:: O que se pede ::
(A) No trecho sobre as eleições de 2014, quantos candidatos à Presidência foram levados em consideração na análise?
(B) Coloque as linhas dos registros das exsicatas em uma lista numerada, omitindo as linhas em branco. Deixe as imagens fora da resposta.

:: Trecho exibido ::
┄┄┄┄┄┄┄┄┄┄

Estamos na véspera das eleições de 2014. Amanhã, milhões de brasileiros irão às urnas escolher quem será o (a) presidente do Brasil nos próximos quatro anos.

Neste especial das eleições, fiz uma pequena análise sobre a trajetória dos principais candidatos à Presidência durante o primeiro turno. Decidi levar em consideração somente os sete que participaram dos debates exibidos pela televisão. Por conta disso, ficaram de fora os candidatos Zé Maria (PSTU), Eymael (PSDC), Mauro Iasi (PCB) e Rui Costa Pimenta (PCO).

Confira as análises:

Dilma Rousseff (PT): 

Comecemos pelo que não podemos esperar de Dilma. Não se trata de uma candidata ágil e com presença de espírito. Não tem fala fluente. Algum problema a faz demorar muito para transformar o raciocínio em fala organizada. Por isto, utiliza muletas, como interjeições.

Dilma é uma gerente. Gerente é objetivo e tem foco. Seu olhar está sempre pregado na meta. Então, se a candidata se sente confortável, torna-se afiada e quebra o discurso elíptico do adversário com dados e informações sobre metas atingidas.

┄┄┄┄┄┄┄┄┄┄

:: Dados brutos ::

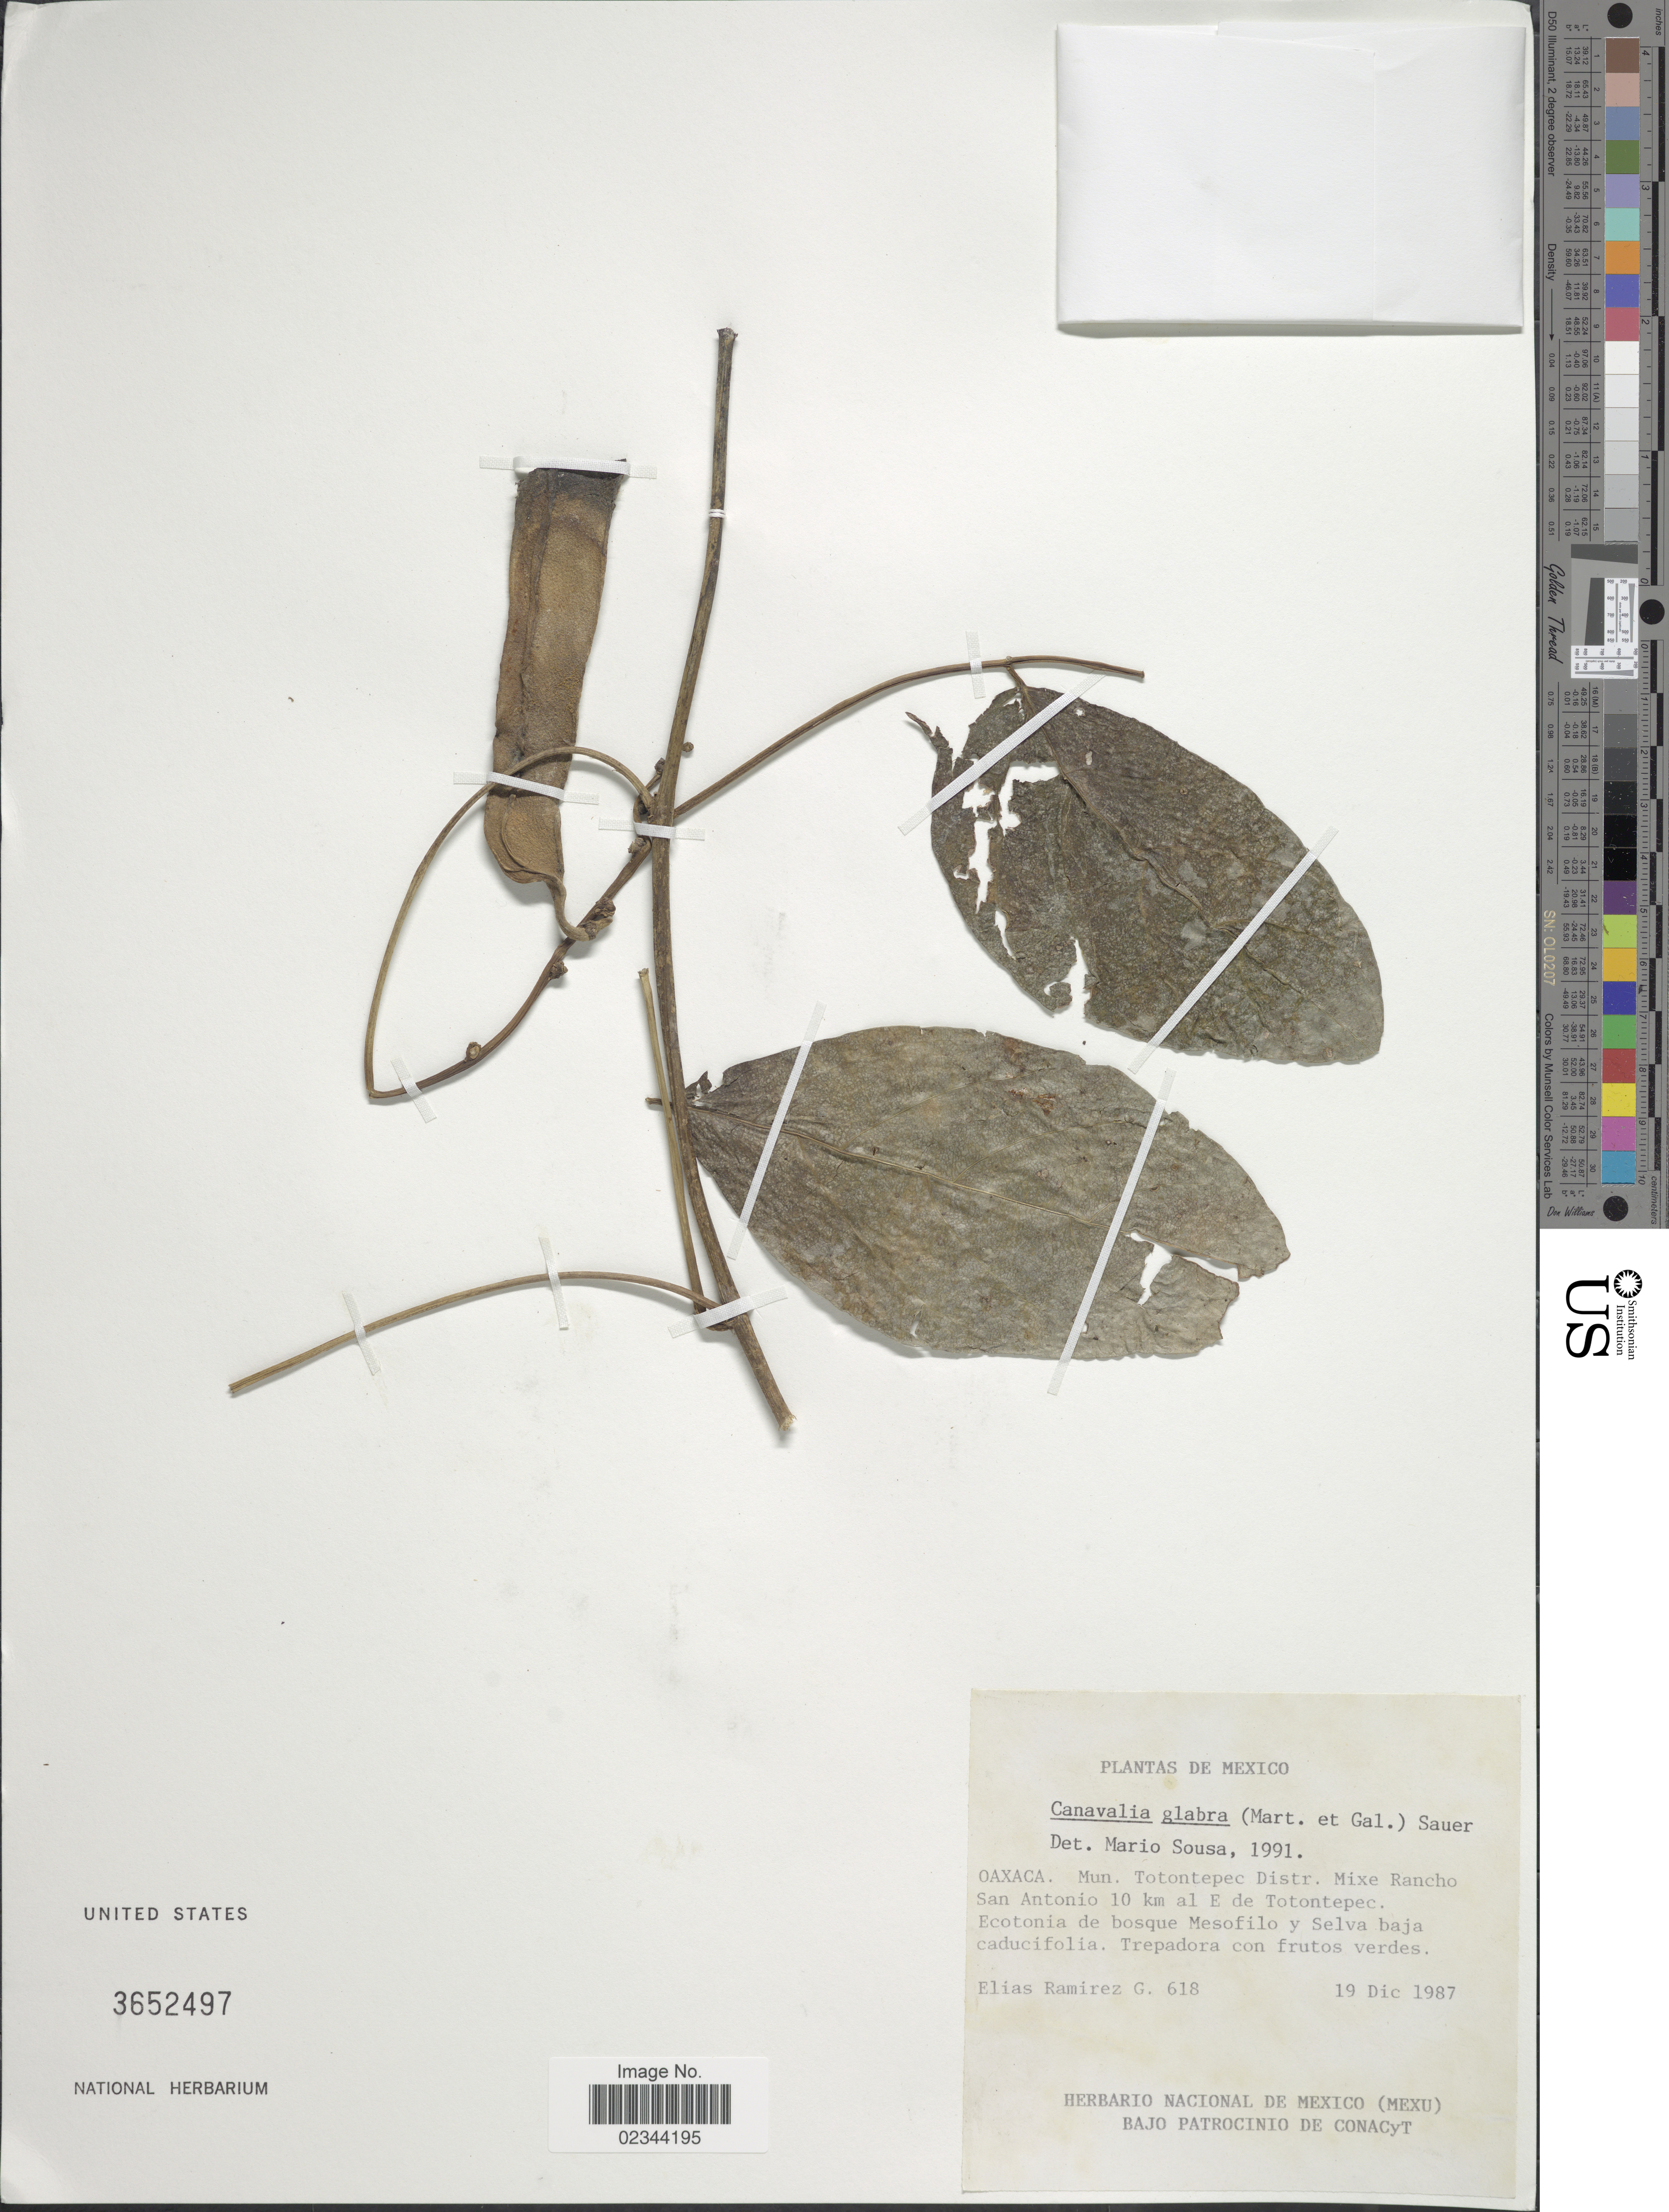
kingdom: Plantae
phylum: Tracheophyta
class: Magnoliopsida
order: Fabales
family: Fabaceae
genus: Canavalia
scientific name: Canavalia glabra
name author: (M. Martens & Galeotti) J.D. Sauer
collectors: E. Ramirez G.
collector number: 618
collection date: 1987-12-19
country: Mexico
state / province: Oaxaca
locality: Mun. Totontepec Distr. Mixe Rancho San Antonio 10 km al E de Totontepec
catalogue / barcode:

┄┄┄┄┄┄┄┄┄┄

:: Soluções por tarefa ::
(A) Sete, os que participaram dos debates exibidos pela televisão.

(B)
1. kingdom: Plantae
2. phylum: Tracheophyta
3. class: Magnoliopsida
4. order: Fabales
5. family: Fabaceae
6. genus: Canavalia
7. scientific name: Canavalia glabra
8. name author: (M. Martens & Galeotti) J.D. Sauer
9. collectors: E. Ramirez G.
10. collector number: 618
11. collection date: 1987-12-19
12. country: Mexico
13. state / province: Oaxaca
14. locality: Mun. Totontepec Distr. Mixe Rancho San Antonio 10 km al E de Totontepec
15. catalogue / barcode:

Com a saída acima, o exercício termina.